> **AVAILABLE DATA**:

■ ■ ■

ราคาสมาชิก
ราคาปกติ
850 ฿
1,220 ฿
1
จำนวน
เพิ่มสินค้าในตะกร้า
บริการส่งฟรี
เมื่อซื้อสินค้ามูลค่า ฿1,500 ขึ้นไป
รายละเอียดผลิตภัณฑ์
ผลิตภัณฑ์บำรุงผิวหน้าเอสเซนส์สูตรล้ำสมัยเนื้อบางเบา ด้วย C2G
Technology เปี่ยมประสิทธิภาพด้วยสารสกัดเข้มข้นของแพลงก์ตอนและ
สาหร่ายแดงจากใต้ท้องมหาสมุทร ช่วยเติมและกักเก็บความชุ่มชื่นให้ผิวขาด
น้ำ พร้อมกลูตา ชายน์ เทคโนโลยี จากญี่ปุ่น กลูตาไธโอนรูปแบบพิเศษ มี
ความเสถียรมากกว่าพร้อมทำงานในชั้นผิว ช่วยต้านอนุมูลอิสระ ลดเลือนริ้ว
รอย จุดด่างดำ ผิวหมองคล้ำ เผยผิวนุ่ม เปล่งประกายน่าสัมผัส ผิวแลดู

■ ■ ■

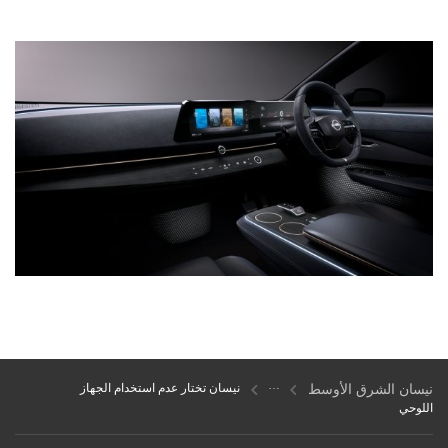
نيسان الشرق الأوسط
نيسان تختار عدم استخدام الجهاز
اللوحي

■ ■ ■

> **EXERCISE PROMPT**: An exact copy of the lines above between the line holding "Technology เปี" and the line holding "รอย จุดด่างดำ ผิวหมองคล้ำ", inclusive, is the whole answer.

> **SOLVED EXERCISE**:
Technology เปี่ยมประสิทธิภาพด้วยสารสกัดเข้มข้นของแพลงก์ตอนและ
สาหร่ายแดงจากใต้ท้องมหาสมุทร ช่วยเติมและกักเก็บความชุ่มชื่นให้ผิวขาด
น้ำ พร้อมกลูตา ชายน์ เทคโนโลยี จากญี่ปุ่น กลูตาไธโอนรูปแบบพิเศษ มี
ความเสถียรมากกว่าพร้อมทำงานในชั้นผิว ช่วยต้านอนุมูลอิสระ ลดเลือนริ้ว
รอย จุดด่างดำ ผิวหมองคล้ำ เผยผิวนุ่ม เปล่งประกายน่าสัมผัส ผิวแลดู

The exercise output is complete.